◆ **EXERCISE DESCRIPTION**:
Can you repeat the data from its start through the line containing "Umzügen nach", inclusive, substituting "Schwierigkeiten" for "Herausforderungen" and leaving everything else unchanged?

◆ **DATA FOR PROCESSING**:
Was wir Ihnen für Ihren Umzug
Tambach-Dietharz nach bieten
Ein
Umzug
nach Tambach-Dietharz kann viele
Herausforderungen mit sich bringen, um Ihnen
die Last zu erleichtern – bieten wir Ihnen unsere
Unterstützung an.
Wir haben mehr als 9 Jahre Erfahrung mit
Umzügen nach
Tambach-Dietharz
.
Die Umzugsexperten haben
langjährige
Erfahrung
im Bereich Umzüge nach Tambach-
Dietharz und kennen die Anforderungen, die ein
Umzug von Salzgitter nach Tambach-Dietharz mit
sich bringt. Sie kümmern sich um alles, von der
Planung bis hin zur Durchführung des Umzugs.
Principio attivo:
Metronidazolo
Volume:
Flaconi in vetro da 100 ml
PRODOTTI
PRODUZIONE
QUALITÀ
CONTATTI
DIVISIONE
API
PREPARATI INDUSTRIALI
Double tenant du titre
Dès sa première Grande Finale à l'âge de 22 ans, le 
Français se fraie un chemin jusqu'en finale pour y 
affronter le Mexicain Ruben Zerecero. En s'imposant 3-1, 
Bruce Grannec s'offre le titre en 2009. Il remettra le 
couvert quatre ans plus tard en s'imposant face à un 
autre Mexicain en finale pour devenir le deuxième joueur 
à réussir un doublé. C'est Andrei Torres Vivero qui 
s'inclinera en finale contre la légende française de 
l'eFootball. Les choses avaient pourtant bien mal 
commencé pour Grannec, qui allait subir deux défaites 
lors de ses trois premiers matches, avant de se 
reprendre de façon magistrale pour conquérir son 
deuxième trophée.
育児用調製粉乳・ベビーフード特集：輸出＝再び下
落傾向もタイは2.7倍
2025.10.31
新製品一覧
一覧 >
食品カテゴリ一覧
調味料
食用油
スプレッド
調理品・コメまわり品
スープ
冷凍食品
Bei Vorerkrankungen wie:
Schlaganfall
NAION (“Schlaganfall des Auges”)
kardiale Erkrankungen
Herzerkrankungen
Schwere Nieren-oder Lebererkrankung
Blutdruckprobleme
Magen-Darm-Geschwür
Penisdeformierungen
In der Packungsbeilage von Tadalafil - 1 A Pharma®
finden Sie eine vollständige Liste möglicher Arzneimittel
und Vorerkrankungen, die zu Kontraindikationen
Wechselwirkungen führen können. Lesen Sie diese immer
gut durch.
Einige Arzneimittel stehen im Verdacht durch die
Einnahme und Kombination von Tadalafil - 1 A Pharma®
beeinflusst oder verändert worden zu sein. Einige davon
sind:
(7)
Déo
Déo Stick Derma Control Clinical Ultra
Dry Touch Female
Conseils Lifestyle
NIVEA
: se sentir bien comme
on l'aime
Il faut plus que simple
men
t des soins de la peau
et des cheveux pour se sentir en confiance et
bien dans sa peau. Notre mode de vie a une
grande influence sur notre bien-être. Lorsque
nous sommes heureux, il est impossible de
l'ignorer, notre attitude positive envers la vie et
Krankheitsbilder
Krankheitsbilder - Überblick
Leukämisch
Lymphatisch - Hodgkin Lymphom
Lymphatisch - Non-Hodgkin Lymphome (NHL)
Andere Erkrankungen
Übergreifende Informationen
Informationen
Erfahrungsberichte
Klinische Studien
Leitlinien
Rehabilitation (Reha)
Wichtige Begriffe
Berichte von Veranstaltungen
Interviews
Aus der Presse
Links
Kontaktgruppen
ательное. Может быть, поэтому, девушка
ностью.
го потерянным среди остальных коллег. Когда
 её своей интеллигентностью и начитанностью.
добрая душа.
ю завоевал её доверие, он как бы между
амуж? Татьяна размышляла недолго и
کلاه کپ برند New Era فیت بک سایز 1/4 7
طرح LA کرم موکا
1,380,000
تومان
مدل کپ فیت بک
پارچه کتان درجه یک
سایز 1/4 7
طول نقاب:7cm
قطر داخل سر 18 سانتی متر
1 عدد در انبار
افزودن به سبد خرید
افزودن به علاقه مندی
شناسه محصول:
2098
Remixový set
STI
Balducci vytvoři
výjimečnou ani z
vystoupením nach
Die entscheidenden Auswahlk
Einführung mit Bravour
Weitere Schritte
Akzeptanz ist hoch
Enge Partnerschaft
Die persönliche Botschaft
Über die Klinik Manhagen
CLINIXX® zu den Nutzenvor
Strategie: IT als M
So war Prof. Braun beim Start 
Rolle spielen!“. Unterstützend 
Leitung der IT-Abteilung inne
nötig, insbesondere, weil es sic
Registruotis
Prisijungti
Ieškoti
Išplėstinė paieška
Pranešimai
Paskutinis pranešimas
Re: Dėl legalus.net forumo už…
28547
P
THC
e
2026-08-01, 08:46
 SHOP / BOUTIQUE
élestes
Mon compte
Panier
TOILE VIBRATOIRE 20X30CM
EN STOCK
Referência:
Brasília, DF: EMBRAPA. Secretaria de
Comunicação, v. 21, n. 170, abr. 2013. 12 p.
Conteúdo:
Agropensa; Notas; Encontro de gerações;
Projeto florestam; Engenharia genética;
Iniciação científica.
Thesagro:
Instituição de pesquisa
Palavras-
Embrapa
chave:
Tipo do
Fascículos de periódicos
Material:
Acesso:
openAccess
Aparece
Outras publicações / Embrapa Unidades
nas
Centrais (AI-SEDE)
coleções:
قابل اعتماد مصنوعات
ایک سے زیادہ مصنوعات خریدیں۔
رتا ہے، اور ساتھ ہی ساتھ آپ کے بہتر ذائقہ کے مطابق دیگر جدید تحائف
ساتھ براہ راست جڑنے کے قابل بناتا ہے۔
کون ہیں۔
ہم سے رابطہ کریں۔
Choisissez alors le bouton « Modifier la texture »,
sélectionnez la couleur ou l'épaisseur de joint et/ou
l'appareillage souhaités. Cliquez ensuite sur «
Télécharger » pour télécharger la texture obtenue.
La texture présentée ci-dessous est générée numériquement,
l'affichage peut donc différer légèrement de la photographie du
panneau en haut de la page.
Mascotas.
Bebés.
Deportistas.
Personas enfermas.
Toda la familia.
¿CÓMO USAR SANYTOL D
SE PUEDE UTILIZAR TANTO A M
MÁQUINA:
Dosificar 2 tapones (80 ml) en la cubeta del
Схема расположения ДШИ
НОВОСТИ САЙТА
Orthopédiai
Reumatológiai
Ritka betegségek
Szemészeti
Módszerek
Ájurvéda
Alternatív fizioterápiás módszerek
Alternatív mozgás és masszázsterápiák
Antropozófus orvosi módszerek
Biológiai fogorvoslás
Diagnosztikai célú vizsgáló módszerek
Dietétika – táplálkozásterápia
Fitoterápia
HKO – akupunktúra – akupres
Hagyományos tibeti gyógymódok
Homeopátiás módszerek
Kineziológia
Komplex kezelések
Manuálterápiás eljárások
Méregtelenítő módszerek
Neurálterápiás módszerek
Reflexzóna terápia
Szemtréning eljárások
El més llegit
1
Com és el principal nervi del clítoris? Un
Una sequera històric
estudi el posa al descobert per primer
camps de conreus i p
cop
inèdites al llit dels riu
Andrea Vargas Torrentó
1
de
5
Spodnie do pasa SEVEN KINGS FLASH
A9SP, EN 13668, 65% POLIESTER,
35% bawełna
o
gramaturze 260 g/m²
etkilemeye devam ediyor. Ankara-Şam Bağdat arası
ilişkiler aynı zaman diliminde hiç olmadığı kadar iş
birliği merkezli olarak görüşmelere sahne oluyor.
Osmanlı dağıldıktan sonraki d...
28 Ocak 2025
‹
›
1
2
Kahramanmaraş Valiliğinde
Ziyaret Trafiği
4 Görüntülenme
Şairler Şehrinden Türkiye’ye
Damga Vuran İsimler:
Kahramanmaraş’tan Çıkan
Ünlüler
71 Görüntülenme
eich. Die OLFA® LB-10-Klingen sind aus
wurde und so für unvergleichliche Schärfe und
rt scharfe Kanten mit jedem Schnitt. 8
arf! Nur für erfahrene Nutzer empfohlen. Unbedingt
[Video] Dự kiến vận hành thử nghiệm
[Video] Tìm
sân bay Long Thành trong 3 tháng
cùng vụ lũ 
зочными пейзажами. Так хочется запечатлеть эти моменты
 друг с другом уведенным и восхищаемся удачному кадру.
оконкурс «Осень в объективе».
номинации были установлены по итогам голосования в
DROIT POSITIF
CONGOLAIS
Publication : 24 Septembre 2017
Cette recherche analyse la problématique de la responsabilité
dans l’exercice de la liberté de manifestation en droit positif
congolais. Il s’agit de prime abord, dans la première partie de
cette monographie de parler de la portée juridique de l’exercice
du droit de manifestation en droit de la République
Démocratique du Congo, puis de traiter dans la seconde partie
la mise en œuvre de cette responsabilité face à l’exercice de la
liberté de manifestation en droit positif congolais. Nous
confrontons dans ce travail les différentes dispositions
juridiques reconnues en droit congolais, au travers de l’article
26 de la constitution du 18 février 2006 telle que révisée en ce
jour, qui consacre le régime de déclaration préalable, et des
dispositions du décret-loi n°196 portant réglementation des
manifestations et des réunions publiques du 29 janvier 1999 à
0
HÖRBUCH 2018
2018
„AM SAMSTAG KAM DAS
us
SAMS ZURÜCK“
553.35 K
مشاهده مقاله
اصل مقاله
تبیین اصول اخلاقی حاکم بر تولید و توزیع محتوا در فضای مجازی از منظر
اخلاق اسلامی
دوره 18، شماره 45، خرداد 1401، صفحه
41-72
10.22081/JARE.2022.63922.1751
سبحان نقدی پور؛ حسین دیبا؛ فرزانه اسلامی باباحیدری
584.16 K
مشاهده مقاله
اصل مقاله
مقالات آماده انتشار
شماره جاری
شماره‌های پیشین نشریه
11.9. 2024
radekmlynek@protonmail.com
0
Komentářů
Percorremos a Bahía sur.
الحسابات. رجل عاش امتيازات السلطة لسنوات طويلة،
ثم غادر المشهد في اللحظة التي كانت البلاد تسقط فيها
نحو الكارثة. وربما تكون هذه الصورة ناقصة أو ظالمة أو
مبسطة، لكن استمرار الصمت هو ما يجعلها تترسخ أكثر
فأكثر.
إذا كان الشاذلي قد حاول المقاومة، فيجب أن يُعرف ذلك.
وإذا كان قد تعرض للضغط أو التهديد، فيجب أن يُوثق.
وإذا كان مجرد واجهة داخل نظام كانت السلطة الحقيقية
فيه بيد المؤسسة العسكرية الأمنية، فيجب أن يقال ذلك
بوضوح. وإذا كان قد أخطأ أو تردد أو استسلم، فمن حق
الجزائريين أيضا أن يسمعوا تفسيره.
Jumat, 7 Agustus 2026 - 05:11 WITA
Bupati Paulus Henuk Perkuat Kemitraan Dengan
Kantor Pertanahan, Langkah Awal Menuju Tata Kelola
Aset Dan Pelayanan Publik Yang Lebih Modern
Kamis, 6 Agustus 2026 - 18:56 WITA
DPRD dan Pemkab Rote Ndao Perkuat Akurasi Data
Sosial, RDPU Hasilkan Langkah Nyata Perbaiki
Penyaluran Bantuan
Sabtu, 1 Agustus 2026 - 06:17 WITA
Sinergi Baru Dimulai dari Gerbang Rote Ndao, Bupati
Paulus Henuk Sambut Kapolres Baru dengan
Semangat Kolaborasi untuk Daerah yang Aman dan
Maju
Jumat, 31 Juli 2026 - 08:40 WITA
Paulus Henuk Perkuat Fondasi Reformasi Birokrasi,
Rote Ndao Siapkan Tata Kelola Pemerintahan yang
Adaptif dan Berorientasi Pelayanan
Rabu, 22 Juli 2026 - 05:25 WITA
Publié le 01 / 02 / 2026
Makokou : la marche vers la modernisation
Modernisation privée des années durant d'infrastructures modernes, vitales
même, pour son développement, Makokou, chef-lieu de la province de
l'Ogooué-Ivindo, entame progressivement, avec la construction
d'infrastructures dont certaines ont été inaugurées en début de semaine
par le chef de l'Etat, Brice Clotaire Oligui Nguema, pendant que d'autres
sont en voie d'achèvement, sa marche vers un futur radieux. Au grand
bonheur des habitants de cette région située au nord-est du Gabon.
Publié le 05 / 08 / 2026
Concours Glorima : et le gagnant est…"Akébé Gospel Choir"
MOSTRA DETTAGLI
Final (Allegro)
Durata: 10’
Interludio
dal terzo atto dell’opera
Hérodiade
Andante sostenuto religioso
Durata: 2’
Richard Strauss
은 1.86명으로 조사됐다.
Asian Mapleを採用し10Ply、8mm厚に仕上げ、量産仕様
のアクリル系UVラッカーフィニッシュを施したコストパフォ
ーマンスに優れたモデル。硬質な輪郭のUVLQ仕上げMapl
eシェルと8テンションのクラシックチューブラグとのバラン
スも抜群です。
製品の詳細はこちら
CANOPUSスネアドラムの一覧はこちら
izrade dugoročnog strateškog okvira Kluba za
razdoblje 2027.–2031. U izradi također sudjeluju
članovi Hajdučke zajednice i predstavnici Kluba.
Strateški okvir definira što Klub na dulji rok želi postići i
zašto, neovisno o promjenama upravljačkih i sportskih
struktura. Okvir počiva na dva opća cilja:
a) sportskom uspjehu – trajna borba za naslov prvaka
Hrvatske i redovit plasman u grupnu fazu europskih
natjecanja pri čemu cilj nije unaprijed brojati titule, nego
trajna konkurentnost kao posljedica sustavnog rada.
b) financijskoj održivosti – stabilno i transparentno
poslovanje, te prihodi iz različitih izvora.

◆ **SOLUTION TO THIS PROBLEM**:
Was wir Ihnen für Ihren Umzug
Tambach-Dietharz nach bieten
Ein
Umzug
nach Tambach-Dietharz kann viele
Schwierigkeiten mit sich bringen, um Ihnen
die Last zu erleichtern – bieten wir Ihnen unsere
Unterstützung an.
Wir haben mehr als 9 Jahre Erfahrung mit
Umzügen nach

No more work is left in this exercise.